▶ _ASSIGNMENT_
Return only the lines from the one containing "middle tip: (294, 312)" to the end of the material, with each one exactly as it appears.

▶ _RECORDS_

=-=-=

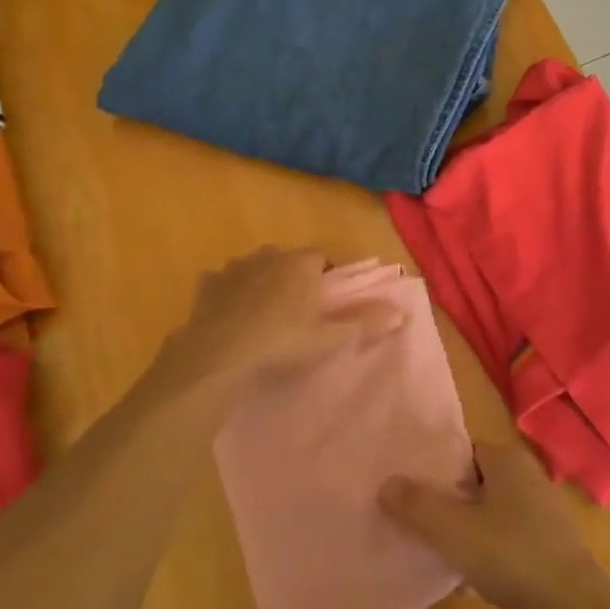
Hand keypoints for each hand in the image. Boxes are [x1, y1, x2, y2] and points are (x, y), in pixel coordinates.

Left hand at [175, 247, 405, 385]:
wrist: (219, 353)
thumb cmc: (281, 342)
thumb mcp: (328, 337)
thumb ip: (364, 322)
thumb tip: (401, 312)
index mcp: (301, 264)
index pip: (321, 258)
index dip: (323, 278)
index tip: (322, 304)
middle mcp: (270, 255)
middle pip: (287, 260)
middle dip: (291, 277)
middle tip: (294, 312)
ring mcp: (236, 266)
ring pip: (255, 268)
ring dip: (260, 282)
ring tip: (261, 315)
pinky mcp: (208, 282)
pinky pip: (223, 282)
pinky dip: (228, 293)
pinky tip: (228, 316)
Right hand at [381, 442, 609, 608]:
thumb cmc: (512, 555)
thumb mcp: (454, 530)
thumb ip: (417, 505)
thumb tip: (386, 482)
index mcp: (507, 460)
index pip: (462, 450)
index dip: (433, 467)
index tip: (407, 488)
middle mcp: (526, 478)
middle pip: (473, 483)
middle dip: (445, 502)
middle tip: (412, 521)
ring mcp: (540, 514)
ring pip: (488, 515)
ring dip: (463, 532)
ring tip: (431, 552)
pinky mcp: (546, 549)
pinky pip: (504, 543)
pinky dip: (484, 556)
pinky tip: (464, 582)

=-=-=

▶ _RESPONSE AREA_
middle tip: (294, 312)
ring mcp: (236, 266)
ring pip: (255, 268)
ring dip: (260, 282)
ring tip: (261, 315)
pinky mcp: (208, 282)
pinky pip: (223, 282)
pinky dip: (228, 293)
pinky tip: (228, 316)
Right hand at [381, 442, 609, 608]:
thumb cmc: (512, 555)
thumb mcp: (454, 530)
thumb ip: (417, 505)
thumb tip: (386, 482)
index mcp: (507, 460)
index pip: (462, 450)
index dip: (433, 467)
index tip: (407, 488)
middle mcp: (526, 478)
middle pip: (473, 483)
middle dip: (445, 502)
middle tip: (412, 521)
ring mcp: (540, 514)
ring pip: (488, 515)
ring dip: (463, 532)
ring tip: (431, 552)
pinky mcp: (546, 549)
pinky pip: (504, 543)
pinky dip: (484, 556)
pinky tip: (464, 582)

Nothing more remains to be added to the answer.